One of the most enjoyable parts of my time in the classroom is doing art projects with these generally interested and hilarious Turkish students. Fulbright gave us a a great teaching resource called “Create to Communicate” and many of the suggested activities combine art with language learning. Most of my classes include at least one activity where the students draw, sculpt, or create something. I’ve found that they really enjoy it. Maybe its because they don’t often get a chance to express their creativity when they study English 40 hours a week. Regardless of why, its clear they like it so I’m sticking with it.
In addition to the art in the classroom, my daily life is often touched by the Turkish artistic sentiment. The city of Erzurum is full of public art in the form of sculptures, murals, and more. The other areas of Turkey that I’ve visited are similarly full of beautiful or strange art. I walked around campus this week to take pictures of some of the sculptures and tried to translate the descriptions.

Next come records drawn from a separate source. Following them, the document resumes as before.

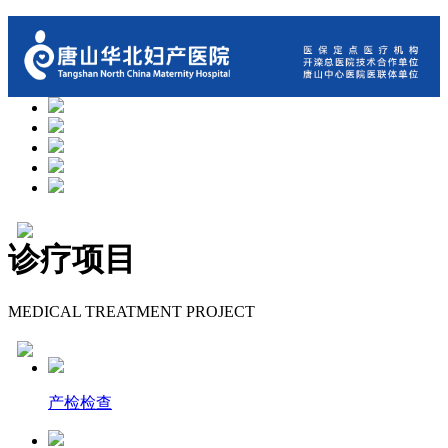
诊疗项目
MEDICAL TREATMENT PROJECT
产检检查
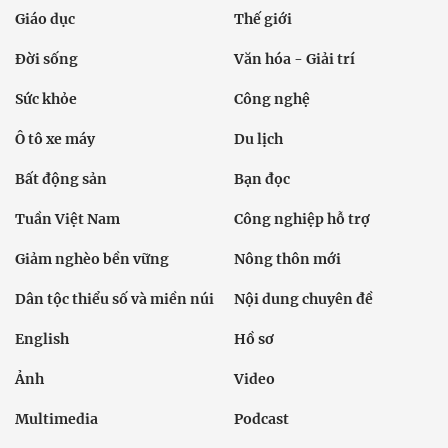
Giáo dục
Thế giới
Đời sống
Văn hóa - Giải trí
Sức khỏe
Công nghệ
Ô tô xe máy
Du lịch
Bất động sản
Bạn đọc
Tuần Việt Nam
Công nghiệp hỗ trợ
Giảm nghèo bền vững
Nông thôn mới
Dân tộc thiểu số và miền núi
Nội dung chuyên đề
English
Hồ sơ
Ảnh
Video
Multimedia
Podcast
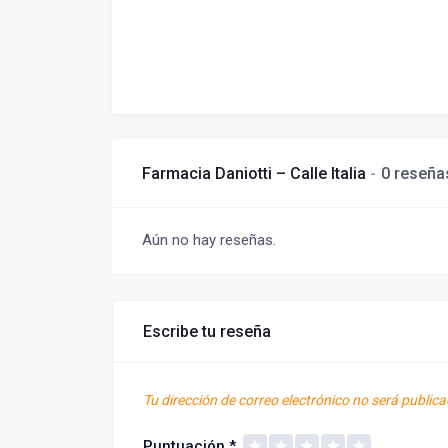
Farmacia Daniotti – Calle Italia
0 reseña
Aún no hay reseñas.
Escribe tu reseña
Tu dirección de correo electrónico no será publica
Puntuación
*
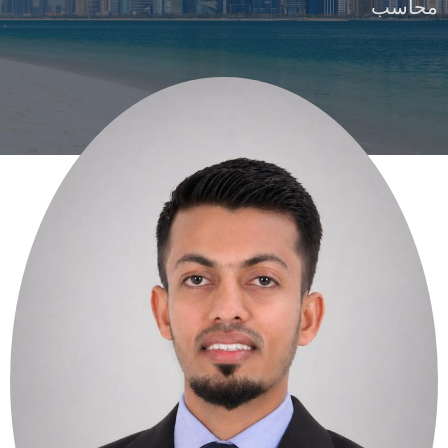
محاسب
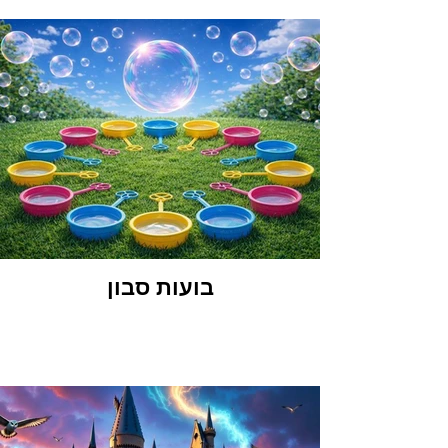
בועות סבון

Here are a few:
Yesterday, after tennis club, a few of my fellow sportsmen and women went out for tea at the local community center. The center is located at the base of Palandoken mountain which is currently covered in deep snow. We sat outside with blankets and tea in the crisp fall air. Our conversation centered on art, cinema, and Turkish love of Gold. I learned about a tradition called “Gün,” where women gather in the house of a different friend each month to talk, drink tea, and exchange gold. Its a sort of coming of age ritual where you invest in the future of your friends by giving them gold coins (usually worth between 150-300TL) or American dollars. One of our colleagues is having her gün next month and invited me to come. Good thing I brought some $$$.